Worse still, the threat we face is not new, but ancient. Anti-fascist provacateurs like Piero Gobetti, Antonio Gramsci, and Plamiro Togliatti preceded the rise of fascism in Italy in the early 20th century. 2,000 years prior, their proto-Marxist ancestors threatened to destroy Rome and the republic over an anti-patrician policy of land-redistribution led by Lucius Catiline, and only barely thwarted by Marcus Tullius Cicero.


The threat will always exist. And between this knowledge, and the very real costs of choosing to engage in politics, we may very well find ourselves asking "why bother?"


Perhaps I should have just stayed home.


This is the crisis of Achilles, in Homer's Iliad. Faced with the choice between a long, happy, easy, but forgotten life, or a life that would bring him glory despite an early death, Achilles chose glory. But due to an argument between himself and Agamemnon, it appeared to the hero that the reward for his choice was to be denied him. And so the choice became recursive: should he continue to fight, or should he withdraw from the battle?


Homer's opening, "Sing, O Goddess, the Wrath of Achilles..." refers to the wrath of his withdrawal. It was his inaction that killed Patroclus, and the "many strong souls of heroes" Homer speaks of.


Inaction from the beginning is no better. Had Achilles stayed home, he may have found himself in a position like Hector, the Trojan prince leading the defense against the Achaeans. When the enemy is at the gates, staying home is simply not an option. At best, you are handing off your portion of the heavy burden of life to your children, who are younger and less prepared than you are.


Yet even for Hector, survival isn't the correct motivation, strong though it may be. It doesn't quite last, because it isn't self-justifying. Who cares if you merely survive? Hector and Achilles follow the same motivation, which is glory:


"...Moreover, mine own soul forbiddeth me, seeing I have learnt ever to be valiant and fight in the forefront of the Trojans, winning my father's great glory and mine own. Yea of a surety I know this in heart and soul; the day shall come for holy Ilios to be laid low, and Priam and the fold of Priam of the good ashen spear. Yet doth the anguish of the Trojans hereafter not so much trouble me [...] But me in death may the heaped-up earth be covering ere I hear thy crying and thy carrying into captivity."

▶ _Instruction 1_
From the records, copy out the lines beginning with the one that contains "scientific name: Prosopis glandulosa" and ending with the one that contains "scientific name: Plantago media", including both of those lines.

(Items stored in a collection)
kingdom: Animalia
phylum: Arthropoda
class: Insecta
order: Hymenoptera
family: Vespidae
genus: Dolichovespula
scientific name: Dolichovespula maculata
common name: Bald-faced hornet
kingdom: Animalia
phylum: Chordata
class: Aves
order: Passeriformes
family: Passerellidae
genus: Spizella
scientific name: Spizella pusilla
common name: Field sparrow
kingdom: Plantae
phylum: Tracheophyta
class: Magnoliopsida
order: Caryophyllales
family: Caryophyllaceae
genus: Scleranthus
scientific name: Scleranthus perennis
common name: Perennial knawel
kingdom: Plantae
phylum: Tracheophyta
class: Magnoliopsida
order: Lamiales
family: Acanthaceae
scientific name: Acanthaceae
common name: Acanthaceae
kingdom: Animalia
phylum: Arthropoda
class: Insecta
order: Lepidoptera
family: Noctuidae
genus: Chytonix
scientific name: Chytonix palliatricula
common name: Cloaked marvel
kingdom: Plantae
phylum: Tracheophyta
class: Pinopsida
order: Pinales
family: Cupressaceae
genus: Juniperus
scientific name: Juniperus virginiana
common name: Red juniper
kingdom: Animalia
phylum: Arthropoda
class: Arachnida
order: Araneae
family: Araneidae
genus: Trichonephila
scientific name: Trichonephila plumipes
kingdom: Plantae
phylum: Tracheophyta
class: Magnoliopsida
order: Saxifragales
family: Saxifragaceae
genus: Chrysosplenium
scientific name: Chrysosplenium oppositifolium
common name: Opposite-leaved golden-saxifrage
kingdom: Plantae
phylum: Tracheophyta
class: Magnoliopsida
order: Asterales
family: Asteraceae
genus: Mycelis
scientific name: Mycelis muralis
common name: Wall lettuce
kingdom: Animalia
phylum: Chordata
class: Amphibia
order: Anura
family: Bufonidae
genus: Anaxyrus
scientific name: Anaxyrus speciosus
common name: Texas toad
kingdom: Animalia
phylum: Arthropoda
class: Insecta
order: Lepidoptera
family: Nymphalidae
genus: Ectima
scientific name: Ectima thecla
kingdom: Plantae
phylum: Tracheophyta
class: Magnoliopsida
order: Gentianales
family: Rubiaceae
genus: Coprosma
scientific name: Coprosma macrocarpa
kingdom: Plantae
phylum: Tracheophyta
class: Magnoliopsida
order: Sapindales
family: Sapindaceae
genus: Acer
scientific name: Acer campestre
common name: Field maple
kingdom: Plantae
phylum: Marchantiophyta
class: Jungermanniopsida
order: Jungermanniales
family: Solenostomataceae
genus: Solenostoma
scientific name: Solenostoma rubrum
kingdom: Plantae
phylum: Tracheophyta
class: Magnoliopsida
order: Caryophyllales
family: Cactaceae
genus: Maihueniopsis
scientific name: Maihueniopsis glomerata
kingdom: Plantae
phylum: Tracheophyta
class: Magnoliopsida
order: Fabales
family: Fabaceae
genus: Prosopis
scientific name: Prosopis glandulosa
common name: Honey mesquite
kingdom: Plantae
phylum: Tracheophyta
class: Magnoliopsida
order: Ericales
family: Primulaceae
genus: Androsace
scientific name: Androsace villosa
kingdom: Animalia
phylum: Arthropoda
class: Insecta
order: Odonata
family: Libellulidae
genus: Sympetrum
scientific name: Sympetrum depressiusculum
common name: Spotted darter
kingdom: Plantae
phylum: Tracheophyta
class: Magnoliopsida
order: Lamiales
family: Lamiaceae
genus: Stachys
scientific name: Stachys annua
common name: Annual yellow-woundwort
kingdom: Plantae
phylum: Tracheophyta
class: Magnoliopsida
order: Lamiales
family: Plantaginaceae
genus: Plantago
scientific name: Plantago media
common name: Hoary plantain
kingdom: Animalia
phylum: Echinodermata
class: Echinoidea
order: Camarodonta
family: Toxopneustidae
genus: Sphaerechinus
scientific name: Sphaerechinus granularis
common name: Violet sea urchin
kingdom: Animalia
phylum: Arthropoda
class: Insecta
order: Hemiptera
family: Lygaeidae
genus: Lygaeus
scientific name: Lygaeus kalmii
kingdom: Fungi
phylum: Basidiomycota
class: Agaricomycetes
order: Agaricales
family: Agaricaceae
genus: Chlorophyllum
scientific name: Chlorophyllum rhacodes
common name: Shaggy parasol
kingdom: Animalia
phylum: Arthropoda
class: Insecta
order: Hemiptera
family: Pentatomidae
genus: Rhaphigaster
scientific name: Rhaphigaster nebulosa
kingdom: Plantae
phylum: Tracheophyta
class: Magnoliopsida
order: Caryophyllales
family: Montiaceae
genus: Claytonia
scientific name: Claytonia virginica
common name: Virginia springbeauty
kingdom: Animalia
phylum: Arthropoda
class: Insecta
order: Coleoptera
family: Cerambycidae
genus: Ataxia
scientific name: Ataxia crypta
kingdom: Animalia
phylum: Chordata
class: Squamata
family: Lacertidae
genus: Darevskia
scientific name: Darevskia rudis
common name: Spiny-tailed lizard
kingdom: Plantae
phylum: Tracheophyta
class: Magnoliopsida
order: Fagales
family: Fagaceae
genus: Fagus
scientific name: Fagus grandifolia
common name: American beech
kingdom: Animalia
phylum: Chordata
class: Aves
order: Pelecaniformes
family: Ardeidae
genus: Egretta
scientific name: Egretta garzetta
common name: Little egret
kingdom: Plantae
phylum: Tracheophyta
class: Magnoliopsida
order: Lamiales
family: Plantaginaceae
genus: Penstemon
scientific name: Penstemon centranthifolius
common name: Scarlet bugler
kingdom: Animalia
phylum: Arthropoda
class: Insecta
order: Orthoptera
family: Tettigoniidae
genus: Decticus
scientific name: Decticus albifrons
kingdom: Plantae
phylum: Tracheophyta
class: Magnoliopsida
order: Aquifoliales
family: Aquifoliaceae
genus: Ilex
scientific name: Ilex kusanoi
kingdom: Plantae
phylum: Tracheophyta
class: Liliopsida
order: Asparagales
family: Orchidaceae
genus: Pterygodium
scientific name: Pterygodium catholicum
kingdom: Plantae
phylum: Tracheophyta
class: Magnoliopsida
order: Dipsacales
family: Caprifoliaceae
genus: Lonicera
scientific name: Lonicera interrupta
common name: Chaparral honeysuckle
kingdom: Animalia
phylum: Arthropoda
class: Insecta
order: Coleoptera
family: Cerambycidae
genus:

▶ _Instruction 2_
Answer these questions about the text on Achilles and political engagement.
(a) Who is said to have barely thwarted Lucius Catiline's policy of land redistribution?
(b) According to the text, what killed Patroclus?
(c) Who is described as the Trojan prince leading the defense against the Achaeans?

▶ _Solution 1_
scientific name: Prosopis glandulosa
common name: Honey mesquite
kingdom: Plantae
phylum: Tracheophyta
class: Magnoliopsida
order: Ericales
family: Primulaceae
genus: Androsace
scientific name: Androsace villosa
kingdom: Animalia
phylum: Arthropoda
class: Insecta
order: Odonata
family: Libellulidae
genus: Sympetrum
scientific name: Sympetrum depressiusculum
common name: Spotted darter
kingdom: Plantae
phylum: Tracheophyta
class: Magnoliopsida
order: Lamiales
family: Lamiaceae
genus: Stachys
scientific name: Stachys annua
common name: Annual yellow-woundwort
kingdom: Plantae
phylum: Tracheophyta
class: Magnoliopsida
order: Lamiales
family: Plantaginaceae
genus: Plantago
scientific name: Plantago media

▶ _Solution 2_
(a) Marcus Tullius Cicero
(b) Achilles' inaction
(c) Hector